◆ EXERCISE DESCRIPTION ◆
Below is a listing; restate from it, character for character, the lines beginning at the line holding "M1102 308 1116" and ending at the line holding "M0 482 18 501", both included.

----- SOURCE RECORDS

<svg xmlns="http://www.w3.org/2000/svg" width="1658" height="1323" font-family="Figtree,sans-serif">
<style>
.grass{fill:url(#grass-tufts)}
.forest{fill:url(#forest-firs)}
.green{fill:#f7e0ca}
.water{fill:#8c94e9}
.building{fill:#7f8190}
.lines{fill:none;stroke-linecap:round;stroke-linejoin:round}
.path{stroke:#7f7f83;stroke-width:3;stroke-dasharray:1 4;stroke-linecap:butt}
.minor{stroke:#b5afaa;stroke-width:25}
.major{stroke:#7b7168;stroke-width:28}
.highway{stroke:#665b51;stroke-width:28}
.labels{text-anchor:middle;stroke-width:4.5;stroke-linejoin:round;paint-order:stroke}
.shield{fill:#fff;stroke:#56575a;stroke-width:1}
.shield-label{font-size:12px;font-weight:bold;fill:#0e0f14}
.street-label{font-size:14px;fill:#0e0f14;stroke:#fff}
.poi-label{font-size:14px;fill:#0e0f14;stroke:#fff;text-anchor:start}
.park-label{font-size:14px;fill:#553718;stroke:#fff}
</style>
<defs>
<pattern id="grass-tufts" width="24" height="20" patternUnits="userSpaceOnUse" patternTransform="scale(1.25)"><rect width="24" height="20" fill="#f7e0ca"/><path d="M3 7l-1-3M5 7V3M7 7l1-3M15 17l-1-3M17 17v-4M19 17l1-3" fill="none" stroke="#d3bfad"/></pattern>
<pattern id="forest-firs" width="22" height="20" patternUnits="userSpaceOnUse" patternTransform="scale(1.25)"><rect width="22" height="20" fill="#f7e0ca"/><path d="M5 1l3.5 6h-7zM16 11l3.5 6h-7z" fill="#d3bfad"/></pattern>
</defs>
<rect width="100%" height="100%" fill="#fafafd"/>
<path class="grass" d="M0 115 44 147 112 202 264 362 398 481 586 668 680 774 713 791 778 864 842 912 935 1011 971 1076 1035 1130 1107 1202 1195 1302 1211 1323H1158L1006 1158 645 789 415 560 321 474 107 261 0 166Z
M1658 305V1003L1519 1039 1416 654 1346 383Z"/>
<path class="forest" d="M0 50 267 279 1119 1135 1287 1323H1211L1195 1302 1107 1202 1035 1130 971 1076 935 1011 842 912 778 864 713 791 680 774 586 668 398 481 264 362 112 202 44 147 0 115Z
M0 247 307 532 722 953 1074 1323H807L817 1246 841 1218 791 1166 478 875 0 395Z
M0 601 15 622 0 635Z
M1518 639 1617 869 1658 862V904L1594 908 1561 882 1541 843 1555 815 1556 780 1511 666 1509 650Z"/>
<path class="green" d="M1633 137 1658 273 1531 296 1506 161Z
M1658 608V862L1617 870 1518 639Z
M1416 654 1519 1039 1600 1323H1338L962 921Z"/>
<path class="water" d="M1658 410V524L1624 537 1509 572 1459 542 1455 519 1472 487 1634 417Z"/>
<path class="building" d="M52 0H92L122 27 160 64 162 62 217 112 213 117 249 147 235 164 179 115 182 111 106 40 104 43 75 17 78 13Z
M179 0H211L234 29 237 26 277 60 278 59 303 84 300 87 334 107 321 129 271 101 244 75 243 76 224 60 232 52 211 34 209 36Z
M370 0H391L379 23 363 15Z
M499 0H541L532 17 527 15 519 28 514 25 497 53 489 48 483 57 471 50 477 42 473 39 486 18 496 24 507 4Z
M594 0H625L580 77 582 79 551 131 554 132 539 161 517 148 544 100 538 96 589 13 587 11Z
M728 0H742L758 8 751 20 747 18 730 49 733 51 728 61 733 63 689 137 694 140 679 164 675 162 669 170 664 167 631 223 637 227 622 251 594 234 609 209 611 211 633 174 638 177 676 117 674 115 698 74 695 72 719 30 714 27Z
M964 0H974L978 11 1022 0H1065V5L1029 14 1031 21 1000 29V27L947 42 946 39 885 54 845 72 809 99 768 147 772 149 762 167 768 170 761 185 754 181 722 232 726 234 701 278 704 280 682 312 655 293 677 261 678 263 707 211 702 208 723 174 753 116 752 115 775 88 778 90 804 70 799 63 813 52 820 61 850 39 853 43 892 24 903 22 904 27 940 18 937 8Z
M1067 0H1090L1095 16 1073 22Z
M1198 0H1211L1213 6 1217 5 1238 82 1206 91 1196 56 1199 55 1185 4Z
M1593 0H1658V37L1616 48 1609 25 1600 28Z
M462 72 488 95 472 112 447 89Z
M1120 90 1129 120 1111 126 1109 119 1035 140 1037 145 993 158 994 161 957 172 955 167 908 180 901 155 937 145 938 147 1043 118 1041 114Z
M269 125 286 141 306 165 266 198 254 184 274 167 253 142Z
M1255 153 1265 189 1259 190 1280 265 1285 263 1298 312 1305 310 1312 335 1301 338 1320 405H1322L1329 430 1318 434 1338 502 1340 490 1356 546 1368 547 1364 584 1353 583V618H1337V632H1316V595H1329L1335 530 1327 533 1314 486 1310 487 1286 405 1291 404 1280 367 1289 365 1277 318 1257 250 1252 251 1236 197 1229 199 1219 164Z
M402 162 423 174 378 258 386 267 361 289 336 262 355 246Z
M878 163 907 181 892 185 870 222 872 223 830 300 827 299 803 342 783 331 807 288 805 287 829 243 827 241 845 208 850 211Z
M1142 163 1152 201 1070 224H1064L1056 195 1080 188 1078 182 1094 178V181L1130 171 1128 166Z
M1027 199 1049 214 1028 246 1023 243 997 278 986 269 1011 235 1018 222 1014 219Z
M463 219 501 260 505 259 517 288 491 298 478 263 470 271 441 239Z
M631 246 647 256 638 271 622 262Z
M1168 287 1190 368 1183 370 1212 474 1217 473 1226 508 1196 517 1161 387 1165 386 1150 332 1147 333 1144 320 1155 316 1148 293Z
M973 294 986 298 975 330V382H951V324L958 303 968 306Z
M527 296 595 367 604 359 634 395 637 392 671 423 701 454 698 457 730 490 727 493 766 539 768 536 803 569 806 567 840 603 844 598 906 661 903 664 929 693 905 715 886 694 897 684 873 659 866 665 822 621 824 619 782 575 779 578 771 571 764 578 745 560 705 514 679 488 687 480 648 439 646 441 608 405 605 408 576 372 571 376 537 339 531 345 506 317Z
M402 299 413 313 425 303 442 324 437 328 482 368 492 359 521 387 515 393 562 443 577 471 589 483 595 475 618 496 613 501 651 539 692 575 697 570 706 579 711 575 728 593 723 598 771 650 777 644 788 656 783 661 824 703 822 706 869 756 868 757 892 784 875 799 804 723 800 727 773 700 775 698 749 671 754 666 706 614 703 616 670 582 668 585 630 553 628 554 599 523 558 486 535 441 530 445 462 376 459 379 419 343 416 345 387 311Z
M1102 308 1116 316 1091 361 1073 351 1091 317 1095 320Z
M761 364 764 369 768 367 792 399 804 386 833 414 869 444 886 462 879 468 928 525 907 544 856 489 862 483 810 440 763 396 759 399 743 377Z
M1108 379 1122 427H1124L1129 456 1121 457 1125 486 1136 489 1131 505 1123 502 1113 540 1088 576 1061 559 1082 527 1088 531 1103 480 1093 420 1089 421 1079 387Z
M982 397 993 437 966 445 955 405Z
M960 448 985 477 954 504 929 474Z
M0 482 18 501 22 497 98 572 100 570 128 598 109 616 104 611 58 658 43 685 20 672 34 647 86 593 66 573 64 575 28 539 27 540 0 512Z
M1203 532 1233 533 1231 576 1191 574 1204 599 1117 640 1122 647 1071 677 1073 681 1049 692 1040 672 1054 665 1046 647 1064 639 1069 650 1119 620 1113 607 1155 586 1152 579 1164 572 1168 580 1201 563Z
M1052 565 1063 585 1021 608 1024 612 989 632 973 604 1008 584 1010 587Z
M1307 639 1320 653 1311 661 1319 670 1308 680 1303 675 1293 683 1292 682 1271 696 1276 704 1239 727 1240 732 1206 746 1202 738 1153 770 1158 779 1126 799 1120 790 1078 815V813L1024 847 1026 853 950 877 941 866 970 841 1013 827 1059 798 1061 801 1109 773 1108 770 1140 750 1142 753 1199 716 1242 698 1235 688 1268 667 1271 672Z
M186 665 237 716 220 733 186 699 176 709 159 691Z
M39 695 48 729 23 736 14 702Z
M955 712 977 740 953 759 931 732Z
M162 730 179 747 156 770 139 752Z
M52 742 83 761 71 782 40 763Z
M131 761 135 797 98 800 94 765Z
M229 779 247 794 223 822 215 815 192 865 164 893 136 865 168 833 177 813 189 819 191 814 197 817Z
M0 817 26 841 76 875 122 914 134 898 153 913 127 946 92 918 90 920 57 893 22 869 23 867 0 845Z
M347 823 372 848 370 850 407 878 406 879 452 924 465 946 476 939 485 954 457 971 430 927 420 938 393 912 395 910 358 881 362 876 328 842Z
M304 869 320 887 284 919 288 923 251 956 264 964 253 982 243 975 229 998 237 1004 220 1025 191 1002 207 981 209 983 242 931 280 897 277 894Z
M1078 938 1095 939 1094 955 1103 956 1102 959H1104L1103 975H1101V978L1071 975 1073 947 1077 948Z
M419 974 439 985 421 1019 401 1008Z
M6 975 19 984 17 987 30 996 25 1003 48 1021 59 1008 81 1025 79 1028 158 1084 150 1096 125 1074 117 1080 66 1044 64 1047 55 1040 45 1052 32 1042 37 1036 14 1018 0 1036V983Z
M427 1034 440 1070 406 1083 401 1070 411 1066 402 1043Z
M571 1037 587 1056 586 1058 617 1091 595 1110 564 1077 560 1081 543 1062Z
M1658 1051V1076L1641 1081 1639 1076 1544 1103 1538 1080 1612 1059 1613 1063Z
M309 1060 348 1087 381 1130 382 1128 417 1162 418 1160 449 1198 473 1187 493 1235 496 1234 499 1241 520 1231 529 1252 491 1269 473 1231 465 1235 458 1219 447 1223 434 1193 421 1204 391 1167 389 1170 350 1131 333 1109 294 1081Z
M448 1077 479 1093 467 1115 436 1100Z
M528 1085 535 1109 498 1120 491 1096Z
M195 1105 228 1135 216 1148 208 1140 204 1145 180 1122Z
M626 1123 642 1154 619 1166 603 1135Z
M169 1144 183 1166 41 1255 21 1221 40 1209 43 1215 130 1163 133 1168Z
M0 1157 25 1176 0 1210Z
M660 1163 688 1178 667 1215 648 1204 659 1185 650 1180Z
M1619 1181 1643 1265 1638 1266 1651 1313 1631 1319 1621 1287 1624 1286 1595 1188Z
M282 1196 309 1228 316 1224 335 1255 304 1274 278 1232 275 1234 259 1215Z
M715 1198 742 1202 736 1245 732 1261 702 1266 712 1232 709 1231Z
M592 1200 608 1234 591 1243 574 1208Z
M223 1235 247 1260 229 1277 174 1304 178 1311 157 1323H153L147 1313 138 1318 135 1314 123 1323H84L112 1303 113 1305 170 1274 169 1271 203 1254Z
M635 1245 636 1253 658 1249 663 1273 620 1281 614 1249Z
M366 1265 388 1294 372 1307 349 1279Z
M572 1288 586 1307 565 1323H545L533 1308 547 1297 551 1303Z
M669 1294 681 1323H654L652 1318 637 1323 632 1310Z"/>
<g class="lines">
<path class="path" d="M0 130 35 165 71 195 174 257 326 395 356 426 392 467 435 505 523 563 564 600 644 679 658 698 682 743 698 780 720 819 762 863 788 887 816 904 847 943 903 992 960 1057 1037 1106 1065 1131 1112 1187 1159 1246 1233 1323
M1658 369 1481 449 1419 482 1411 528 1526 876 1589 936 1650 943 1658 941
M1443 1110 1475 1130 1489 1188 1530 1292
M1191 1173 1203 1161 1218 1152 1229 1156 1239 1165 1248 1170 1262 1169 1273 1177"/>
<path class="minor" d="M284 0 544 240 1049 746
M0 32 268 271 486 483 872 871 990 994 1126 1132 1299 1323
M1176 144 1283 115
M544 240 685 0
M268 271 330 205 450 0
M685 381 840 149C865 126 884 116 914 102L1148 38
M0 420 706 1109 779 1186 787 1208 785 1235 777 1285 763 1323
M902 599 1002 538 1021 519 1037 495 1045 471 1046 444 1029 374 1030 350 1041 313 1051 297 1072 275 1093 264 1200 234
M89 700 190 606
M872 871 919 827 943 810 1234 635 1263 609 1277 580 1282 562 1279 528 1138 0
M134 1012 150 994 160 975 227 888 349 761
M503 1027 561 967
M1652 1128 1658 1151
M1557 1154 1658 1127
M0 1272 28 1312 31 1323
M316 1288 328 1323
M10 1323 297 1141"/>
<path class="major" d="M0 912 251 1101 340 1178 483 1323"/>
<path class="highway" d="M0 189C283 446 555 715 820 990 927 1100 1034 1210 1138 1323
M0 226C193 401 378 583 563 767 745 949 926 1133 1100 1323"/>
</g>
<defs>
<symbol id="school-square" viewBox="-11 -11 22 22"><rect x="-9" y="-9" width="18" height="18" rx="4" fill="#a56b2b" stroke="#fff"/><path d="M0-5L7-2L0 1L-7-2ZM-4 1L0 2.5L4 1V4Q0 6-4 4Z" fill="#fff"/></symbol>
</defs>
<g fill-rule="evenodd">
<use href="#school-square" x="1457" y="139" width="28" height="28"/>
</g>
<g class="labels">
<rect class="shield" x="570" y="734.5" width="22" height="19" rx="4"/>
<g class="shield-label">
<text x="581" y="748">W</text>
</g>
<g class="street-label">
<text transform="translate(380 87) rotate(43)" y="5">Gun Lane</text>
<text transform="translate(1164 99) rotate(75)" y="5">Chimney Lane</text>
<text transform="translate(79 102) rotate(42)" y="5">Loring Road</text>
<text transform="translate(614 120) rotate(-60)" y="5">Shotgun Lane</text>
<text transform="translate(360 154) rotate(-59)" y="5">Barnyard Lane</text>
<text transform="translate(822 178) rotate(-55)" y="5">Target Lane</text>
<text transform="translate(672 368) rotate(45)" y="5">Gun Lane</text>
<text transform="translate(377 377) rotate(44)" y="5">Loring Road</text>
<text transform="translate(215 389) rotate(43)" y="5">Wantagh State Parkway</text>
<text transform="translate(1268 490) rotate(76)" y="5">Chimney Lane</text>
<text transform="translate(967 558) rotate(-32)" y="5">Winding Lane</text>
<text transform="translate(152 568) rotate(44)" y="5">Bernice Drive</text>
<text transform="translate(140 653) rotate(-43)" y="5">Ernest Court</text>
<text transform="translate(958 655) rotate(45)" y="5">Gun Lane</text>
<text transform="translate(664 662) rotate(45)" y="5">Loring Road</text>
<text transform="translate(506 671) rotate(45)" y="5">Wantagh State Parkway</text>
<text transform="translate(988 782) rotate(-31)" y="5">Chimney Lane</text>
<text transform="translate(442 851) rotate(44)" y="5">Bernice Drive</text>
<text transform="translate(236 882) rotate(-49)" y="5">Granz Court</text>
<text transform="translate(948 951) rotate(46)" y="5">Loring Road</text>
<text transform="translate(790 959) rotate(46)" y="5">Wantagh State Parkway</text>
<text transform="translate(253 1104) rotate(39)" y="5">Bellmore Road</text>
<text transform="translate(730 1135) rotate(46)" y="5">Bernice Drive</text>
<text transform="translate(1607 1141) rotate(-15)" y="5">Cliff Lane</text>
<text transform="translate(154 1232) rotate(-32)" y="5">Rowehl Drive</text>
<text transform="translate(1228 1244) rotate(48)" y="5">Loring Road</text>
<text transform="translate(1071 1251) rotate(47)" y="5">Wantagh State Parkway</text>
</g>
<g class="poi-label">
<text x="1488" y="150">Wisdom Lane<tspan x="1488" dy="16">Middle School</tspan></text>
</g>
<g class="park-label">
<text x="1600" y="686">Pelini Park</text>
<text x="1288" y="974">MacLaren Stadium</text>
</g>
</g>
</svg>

----------

◆ RESPONSE TO THIS TASK ◆
M1102 308 1116 316 1091 361 1073 351 1091 317 1095 320Z
M761 364 764 369 768 367 792 399 804 386 833 414 869 444 886 462 879 468 928 525 907 544 856 489 862 483 810 440 763 396 759 399 743 377Z
M1108 379 1122 427H1124L1129 456 1121 457 1125 486 1136 489 1131 505 1123 502 1113 540 1088 576 1061 559 1082 527 1088 531 1103 480 1093 420 1089 421 1079 387Z
M982 397 993 437 966 445 955 405Z
M960 448 985 477 954 504 929 474Z
M0 482 18 501 22 497 98 572 100 570 128 598 109 616 104 611 58 658 43 685 20 672 34 647 86 593 66 573 64 575 28 539 27 540 0 512Z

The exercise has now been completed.